A multimodal advantage in statistical and artificial grammar learning

Glicksohn, A. & Cohen, A.

The Hebrew University

Our environment is richly structured with objects producing correlated information within and across sensory modalities. A prominent challenge faced by our perceptual system is to learn such regularities. Numerous studies reveal both infants? and adults? exceptional ability in learning various types of regularities. Moreover, during initial development multimodal information benefits certain forms of learning. We ask (1) whether learning occurs separately within modalities (e.g., vision, audition) or whether learning is a-modal, and (2) whether multimodal information benefits learning. We explored these questions using two prominent learning paradigms: statistical learning (SL), referring to learning of statistical regularities between elements such as transitional probabilities, and artificial grammar learning (AGL), referring to learning the underlying grammar of a set of exemplars. Adult participants were familiarized with one novel environment: (a) visual, (b) auditory, or (c) an audiovisual environment consisting of one type of regularities (transitional probabilities, or exemplars adhering to a grammar).

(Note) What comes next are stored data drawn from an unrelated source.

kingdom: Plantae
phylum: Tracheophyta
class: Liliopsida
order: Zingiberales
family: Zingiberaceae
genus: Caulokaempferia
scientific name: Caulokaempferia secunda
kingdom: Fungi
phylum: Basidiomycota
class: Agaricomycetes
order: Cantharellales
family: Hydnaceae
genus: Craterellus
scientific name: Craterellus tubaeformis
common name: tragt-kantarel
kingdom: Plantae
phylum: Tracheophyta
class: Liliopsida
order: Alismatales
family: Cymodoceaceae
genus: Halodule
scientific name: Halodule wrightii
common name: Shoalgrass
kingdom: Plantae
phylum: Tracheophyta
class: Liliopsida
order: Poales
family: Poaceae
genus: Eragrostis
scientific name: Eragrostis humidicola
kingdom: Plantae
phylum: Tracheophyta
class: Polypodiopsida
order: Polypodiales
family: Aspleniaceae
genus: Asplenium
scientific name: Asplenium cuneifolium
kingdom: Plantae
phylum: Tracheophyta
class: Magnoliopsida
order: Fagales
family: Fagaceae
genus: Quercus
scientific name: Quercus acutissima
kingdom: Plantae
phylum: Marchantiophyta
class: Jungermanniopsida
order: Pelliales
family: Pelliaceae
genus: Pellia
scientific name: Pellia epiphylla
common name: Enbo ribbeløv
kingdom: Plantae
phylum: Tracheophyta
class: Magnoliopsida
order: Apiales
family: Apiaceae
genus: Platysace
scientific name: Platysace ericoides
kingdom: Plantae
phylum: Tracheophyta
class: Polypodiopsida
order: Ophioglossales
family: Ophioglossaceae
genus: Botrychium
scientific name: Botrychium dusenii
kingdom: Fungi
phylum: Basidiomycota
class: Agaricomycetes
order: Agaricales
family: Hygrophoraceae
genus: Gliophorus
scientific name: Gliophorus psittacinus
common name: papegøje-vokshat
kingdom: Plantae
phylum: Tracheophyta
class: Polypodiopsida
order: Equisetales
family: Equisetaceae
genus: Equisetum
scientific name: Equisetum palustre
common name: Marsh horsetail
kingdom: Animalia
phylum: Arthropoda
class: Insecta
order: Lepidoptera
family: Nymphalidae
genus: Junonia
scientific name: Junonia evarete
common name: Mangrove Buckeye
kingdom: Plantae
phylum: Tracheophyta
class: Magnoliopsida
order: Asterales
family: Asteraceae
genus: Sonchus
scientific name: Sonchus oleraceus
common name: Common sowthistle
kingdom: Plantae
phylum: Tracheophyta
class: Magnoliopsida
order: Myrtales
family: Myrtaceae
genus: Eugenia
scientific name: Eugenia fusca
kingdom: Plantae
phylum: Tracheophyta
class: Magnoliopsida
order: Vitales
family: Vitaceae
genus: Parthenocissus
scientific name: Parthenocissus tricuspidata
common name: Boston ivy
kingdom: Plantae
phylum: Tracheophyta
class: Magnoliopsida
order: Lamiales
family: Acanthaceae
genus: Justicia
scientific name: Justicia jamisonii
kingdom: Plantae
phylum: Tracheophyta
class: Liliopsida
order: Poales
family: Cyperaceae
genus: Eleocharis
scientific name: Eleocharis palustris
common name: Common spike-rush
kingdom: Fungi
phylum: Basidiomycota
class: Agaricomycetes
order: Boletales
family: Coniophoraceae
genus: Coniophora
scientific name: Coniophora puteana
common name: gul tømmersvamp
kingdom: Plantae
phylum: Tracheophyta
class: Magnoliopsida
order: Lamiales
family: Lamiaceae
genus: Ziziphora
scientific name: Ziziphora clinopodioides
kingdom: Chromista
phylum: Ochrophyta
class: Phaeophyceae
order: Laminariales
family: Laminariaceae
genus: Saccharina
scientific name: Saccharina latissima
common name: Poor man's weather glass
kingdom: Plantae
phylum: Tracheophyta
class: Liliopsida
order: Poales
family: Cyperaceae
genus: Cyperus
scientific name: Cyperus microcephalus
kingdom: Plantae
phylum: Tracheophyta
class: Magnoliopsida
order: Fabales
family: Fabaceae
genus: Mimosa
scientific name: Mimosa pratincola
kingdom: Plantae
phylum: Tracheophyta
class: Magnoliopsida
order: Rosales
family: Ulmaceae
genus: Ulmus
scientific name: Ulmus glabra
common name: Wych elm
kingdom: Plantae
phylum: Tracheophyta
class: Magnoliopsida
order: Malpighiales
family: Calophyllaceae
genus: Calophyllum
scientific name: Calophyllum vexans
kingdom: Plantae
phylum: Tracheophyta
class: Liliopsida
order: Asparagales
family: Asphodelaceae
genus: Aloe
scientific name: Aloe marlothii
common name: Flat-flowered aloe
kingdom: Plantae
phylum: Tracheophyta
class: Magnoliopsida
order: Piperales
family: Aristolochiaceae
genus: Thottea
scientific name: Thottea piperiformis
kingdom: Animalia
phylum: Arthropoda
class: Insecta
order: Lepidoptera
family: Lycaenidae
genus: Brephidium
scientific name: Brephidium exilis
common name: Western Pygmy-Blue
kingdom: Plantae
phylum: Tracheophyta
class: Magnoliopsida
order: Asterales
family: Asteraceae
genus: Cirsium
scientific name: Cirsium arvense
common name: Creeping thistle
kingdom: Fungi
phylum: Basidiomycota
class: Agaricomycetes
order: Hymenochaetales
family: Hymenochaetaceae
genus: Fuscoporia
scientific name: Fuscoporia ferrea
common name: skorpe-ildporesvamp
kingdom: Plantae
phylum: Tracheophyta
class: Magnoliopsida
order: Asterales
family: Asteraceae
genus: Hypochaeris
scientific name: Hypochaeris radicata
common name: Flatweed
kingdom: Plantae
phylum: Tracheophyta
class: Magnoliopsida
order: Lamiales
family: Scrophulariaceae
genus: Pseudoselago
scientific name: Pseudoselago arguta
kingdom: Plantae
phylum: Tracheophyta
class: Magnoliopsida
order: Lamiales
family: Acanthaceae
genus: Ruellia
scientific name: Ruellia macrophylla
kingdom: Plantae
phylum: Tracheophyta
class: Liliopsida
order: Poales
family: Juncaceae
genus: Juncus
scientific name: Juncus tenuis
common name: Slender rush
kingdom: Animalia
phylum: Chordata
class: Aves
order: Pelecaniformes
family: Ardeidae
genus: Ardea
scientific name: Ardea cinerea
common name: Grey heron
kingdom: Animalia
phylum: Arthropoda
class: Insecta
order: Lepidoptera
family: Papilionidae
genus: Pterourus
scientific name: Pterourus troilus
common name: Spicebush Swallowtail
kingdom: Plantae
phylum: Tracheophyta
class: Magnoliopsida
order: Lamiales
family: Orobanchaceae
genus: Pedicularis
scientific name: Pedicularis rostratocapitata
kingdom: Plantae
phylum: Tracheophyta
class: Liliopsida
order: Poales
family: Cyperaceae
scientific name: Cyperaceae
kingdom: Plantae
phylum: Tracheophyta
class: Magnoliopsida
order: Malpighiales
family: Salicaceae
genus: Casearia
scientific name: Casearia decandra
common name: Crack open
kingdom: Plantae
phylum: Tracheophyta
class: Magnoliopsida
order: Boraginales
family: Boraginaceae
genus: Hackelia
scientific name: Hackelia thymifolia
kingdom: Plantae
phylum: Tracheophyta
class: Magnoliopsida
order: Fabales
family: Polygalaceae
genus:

Two main findings are noted: (a) learning occurred in all three environments and for both types of regularities, supporting the existence of an a-modal learning mechanism(s); (b) Learning for the audiovisual regularities was significantly higher than learning of the visual- or auditory- regularities, suggesting an advantage for multimodal learning. We suggest that learning of regularities is accomplished via a general, a-modal, learning mechanism which is sensitive to multimodal information. We further suggest that multimodal information plays a crucial role in learning throughout our lives.